Some biblical examples of storge are:
– The love between Noah and his wife, who supported each other through the flood.
– The love between Jacob and his sons, especially Joseph, whom he favored above all.
– The love between Martha, Mary, and Lazarus, who were close friends of Jesus.
Philia: Friendship Love
Philia is the Greek word for friendship love. It is the type of love that involves companionship, mutual support, trust, and shared interests. Philia is the bond that forms between friends who choose to be together because they enjoy each other’s company and benefit from each other’s presence. Philia is also a reflection of God’s fellowship and friendship with us through his Spirit.
However, philia is not the ultimate or perfect type of love. Philia can be damaged or destroyed by envy, jealousy, rivalry, gossip, or betrayal. Philia needs to be cultivated and maintained by honesty.
What is Biblical Agape Love?
One of the most profound concepts in the Bible is the idea of agape love. Agape is a Greek word that is often translated as “love” in the New Testament, but it has a deeper and richer meaning than our English word. Agape love is not based on feelings, emotions, attraction, or personal benefit. It is a selfless, sacrificial, unconditional love that reflects the very nature and character of God.
According to Britannica, agape love is “the fatherly love of God for humans, as well as the human reciprocal love for God.” It is the highest form of love and is contrasted with eros (erotic love) and philia (brotherly love). Agape love involves faithfulness, commitment, and an act of the will. It is a love that seeks the best for others, even at a cost to oneself.
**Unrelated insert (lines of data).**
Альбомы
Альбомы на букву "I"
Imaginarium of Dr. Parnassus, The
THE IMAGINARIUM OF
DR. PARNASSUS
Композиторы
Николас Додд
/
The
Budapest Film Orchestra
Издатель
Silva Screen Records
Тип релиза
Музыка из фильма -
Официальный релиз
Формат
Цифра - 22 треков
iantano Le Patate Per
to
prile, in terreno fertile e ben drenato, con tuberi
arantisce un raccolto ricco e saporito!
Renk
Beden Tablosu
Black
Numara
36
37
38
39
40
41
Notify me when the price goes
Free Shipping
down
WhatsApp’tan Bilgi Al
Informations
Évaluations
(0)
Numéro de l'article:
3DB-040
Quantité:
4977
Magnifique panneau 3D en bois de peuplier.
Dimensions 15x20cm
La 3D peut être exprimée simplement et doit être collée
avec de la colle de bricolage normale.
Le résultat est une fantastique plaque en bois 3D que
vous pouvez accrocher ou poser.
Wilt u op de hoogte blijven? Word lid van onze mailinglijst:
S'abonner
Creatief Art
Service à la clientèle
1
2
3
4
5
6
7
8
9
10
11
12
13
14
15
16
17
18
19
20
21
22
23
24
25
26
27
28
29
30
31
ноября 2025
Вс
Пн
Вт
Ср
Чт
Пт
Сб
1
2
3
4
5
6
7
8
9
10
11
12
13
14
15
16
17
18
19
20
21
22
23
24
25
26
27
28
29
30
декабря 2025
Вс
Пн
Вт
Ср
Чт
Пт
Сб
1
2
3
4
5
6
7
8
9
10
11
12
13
The Bible tells us that God is the source and example of agape love. 1 John 4:8 says that “God is love” (agape). Everything God does flows from His love. He loves us not because we are lovable or worthy, but because He chooses to love us as His creation and His children. He demonstrated His agape love by sending His only Son, Jesus Christ, to die on the cross for our sins (John 3:16). He offers us forgiveness, grace, and eternal life as a gift of His agape love (Ephesians 2:4-5).
Jesus also showed us what agape love looks like in His life and teachings. He loved His Father with all His heart, soul, mind, and strength (Luke 10:27). He loved His disciples and friends with a loyal and tender affection (John 13:1). He loved His enemies and prayed for those who persecuted Him (Luke 23:34). He loved the world and gave Himself up for its salvation (John 15:13). He commanded His followers to love one another as He loved them (John 13:34-35). He also taught them to love God with their whole being and to love their neighbors as themselves (Matthew 22:37-39).
Agape love is not something we can produce on our own. It is a supernatural gift of the Holy Spirit that enables us to love as God loves (Romans 5:5; Galatians 5:22). As we abide in Christ and His Word, we grow in our capacity to love God and others with agape love (John 15:9-12; 1 John 4:7-21). Agape love transforms our hearts, minds, and actions. It makes us more like Jesus and more pleasing to God.
Agape love is the most excellent way of living as Christians (1 Corinthians 13). It is the mark of true discipleship and the evidence of genuine faith. It is the greatest commandment and the fulfillment of the law (Matthew 22:40; Romans 13:10). It is the ultimate goal and purpose of our existence. To know God’s agape love and to share it with others is to experience the true meaning of life.